Following concerns raised by market operators on the lack of the mandatory 20 per cent free float listing of listing of MTN Nigeria Communications Plc, the Nigerian Stock Exchange (NSE) has clarified that the telecom company met with the free float requirement of N40 billion.

The operators had on Monday blamed the NSE for approving the company’s listing without the mandatory free float and warned that the price of MTN Nigeria shares would continue to skyrocket due to their scarcity to the detriment of retail shareholders.

But in a swift response via an emailed statement to Daily Sun, the NSE noted that the rules for listing on the Premium Board (which is the board in which MTN Nigeria is listed) requires a company to have a minimum free float of 20 per cent of its issued share capital or that the value of its free float is equal to or above N40 billion on the date the Exchange receives the issuer’s application to list.

“There appears to be a misconception that a concession was given to MTN Nigeria on the minimum free float required for companies listed on the Exchange. According to Rulebook of the Exchange, free float is defined as the number of shares that an issuer has outstanding and available to be traded on the Exchange.
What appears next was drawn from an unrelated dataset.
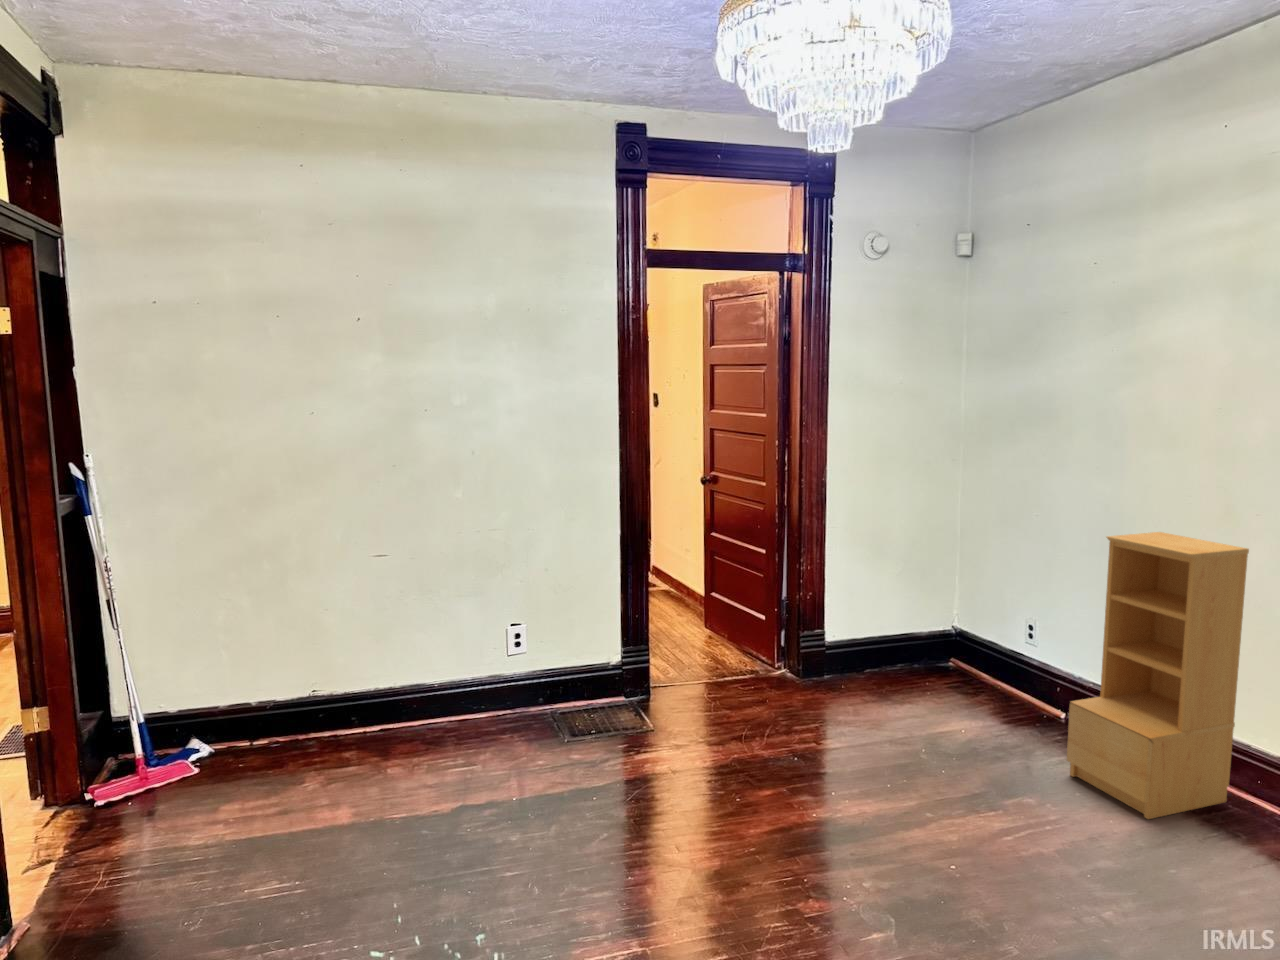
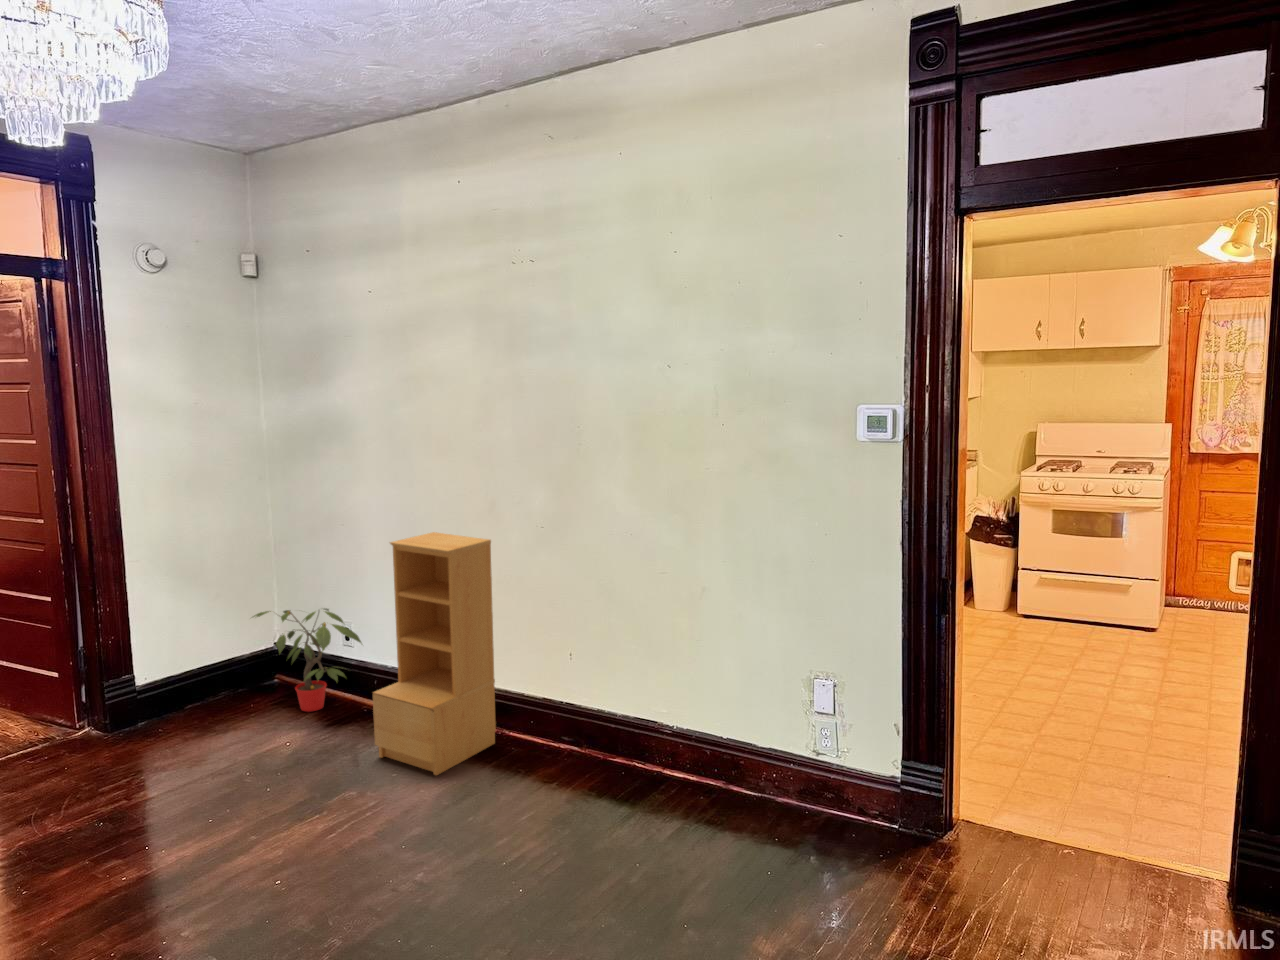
potted plant: none [930,593,1054,704] -> present [253,608,361,712]

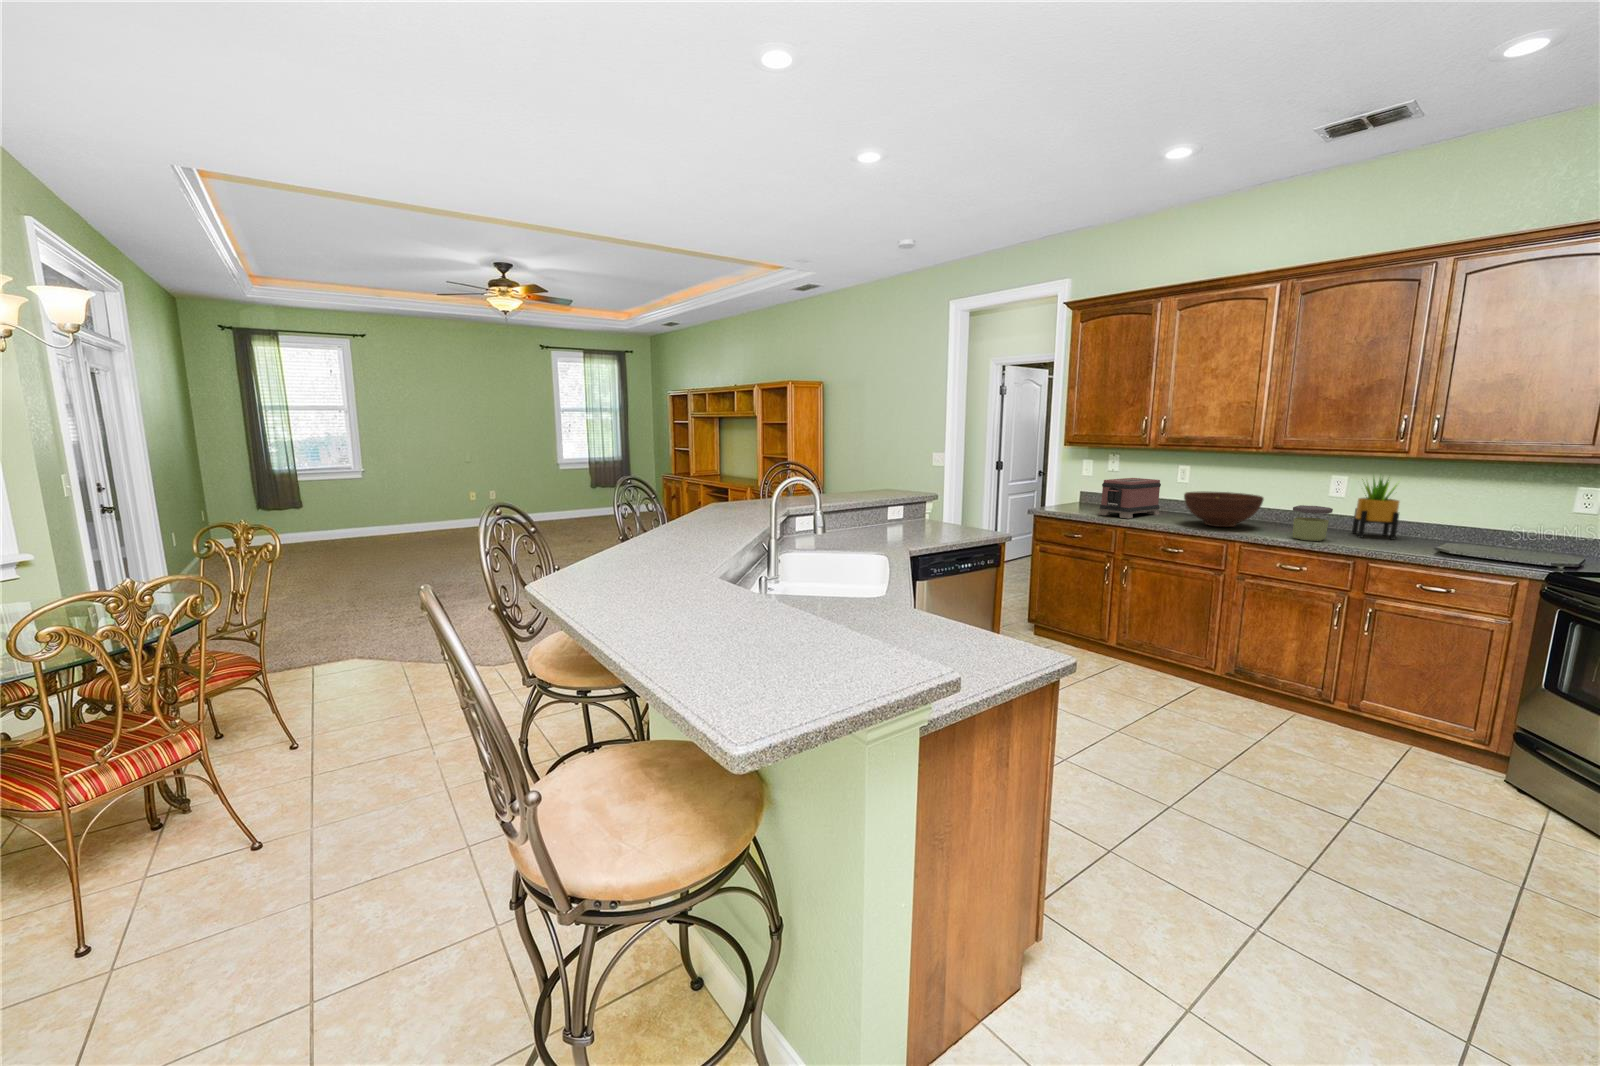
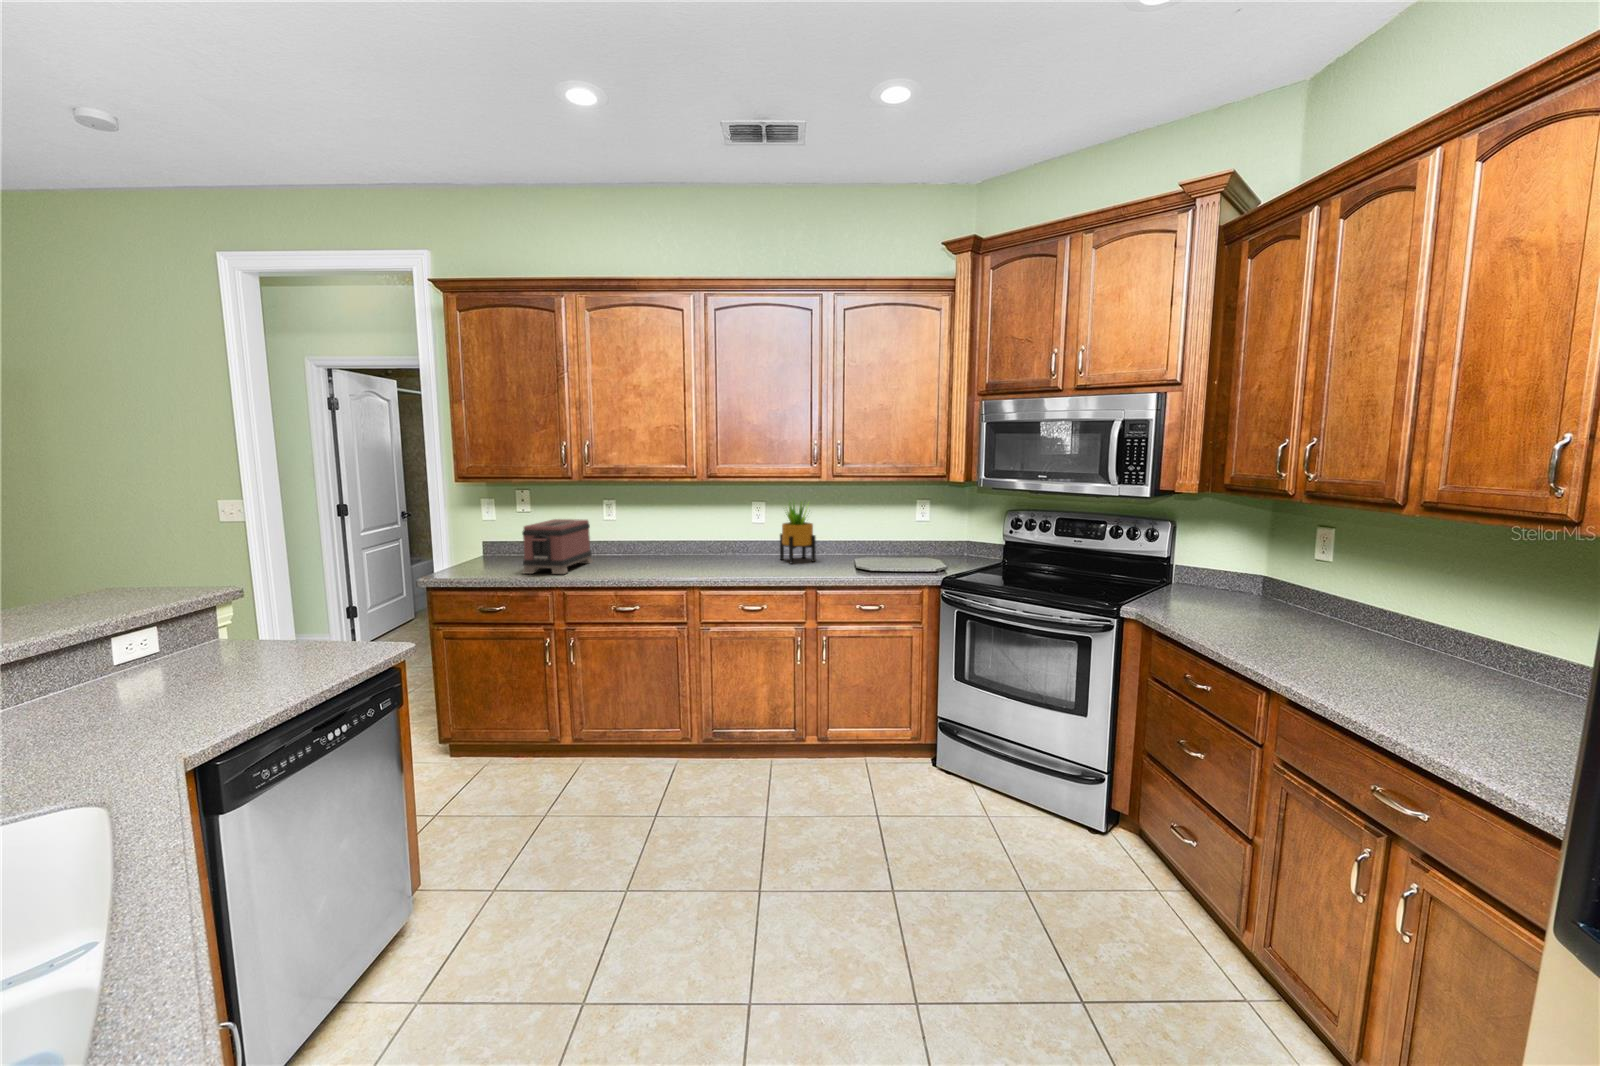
fruit bowl: present [1184,491,1264,527] -> none [626,528,706,571]
jar: present [1293,505,1333,541] -> none [741,537,772,575]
It includes all shares held by the investing public, and excludes shares held directly or indirectly by promoters, directors and their close relatives; strategic investors holding five per cent and above of the issued share capital or government.

MTN Nigeria met with the free float requirement of N40 billion and the free float of MTN at the time of listing was in excess of N90 billion,” It said.

The Exchange further explained that where a company lists following an Initial Public Offering (IPO), shares are expected to be available for trading on the day of listing but in a listing by introduction, however, no shares have been offered for subscription by the company prior to listing.

“No rule of the Exchange compels shareholders in a listed company to tender their shares for trading.  Shareholders are at liberty to trade their shares at any time and price suitable to them.  Thus, in order to stimulate trading in the shares of companies that list by introduction, the NSE’s practice is to urge the company to make shares available on the day of listing.  In the case of MTN Nigeria, the NSE had requested the company as part of the listing process to make shares available and the Exchange expects the company to do that. Since the listing of MTN Nigeria on Thursday, May 16, 2019, a total of 105,30 million shares valued at N12.231 billion have traded in three days. These trades were carried out by ten Dealing Member Firms in 134 cross deals/negotiated deals”.